Let me explain in more detail, so as to help you in similar situations.

We have talked before about actions woven from the emotion of the past. Whether it is about own fears of moments that are perceived in terms of projected fears, or by interruptions of activities given by automatisms, thus the lack of presence. For example, Sara is playing alone or with her mom, and her father appears from nowhere and interrupts her play, for unfortunately he was so careless and caught up with him that he left the mind to interrupt her action. Or, too often if you ask me, it happens for me to connect to a past event, bring it to the present moment, and interrupt Sara from her actions.

Such disruptions and sudden occurrences, in the play, break the development of the actions and observations Sara makes alone. It is the time of independence for her, and any interruption leads to the loss of the thread, and it can happen with renunciation. Abandonment of “singing” (alone) and implicitly discovery and understanding through own experiences. Professor Colceag evokes this quite often in his conferences and writings.

Words are other ways that bring confusion and excitement in moments that are anyhow loaded into the context. I recently had to leave the country for long periods of time and, unfortunately, quite frequently. It was the first big break in my relationship with Sara (at the three-year-old).

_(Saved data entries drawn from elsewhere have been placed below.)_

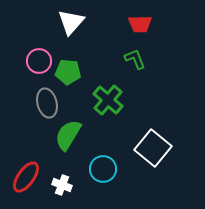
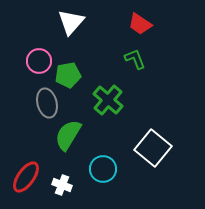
red trapezoid: rotated 35 degrees clockwise
green pentagon: moved 3 px down; rotated 15 degrees counterclockwise
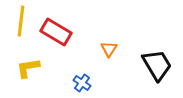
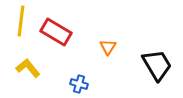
orange triangle: moved 1 px left, 2 px up
yellow L-shape: rotated 60 degrees clockwise
blue cross: moved 3 px left, 1 px down; rotated 18 degrees counterclockwise
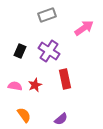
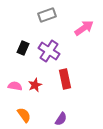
black rectangle: moved 3 px right, 3 px up
purple semicircle: rotated 16 degrees counterclockwise
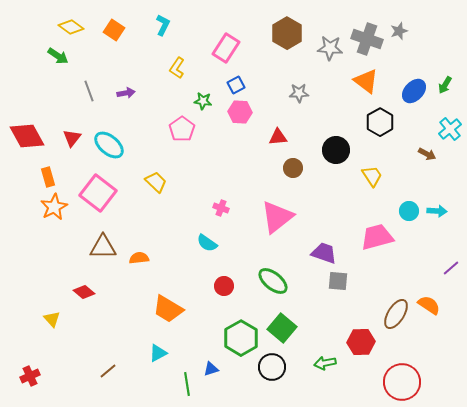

A support in communicating with her during periods of absence came through technology and live video communications. But, caught up in my own thoughts and emotions, it has often happened to me to choose words that bring confusion and excitement. Captured by the absence of connection, we used “there is just a little more” without realizing that for Sara, a little has already a clear meaning (of the minutes’ size). There are many examples, I use “I’m at the door” (that is, at the door of the apartment I used to live in), which makes Sara run away, towards the door of the house, hoping to find her father…And so, by avoiding presence, here and now, we are creating opportunities for less pleasant experiences which need further addressing. The words springing up at the conscious moment have linear flows, they load with the colored joy of the present and reflect what we feel, what the person near us feels. When we lose it in the automatic noise of a mind bombarded with unnecessary information, we are prone to distance. Even distance from ourselves, not just from our interlocutor.

But we come back when we realize how far we risk slipping away from ourselves. When we realize that even the child in us wants communication and connection with the child next to us.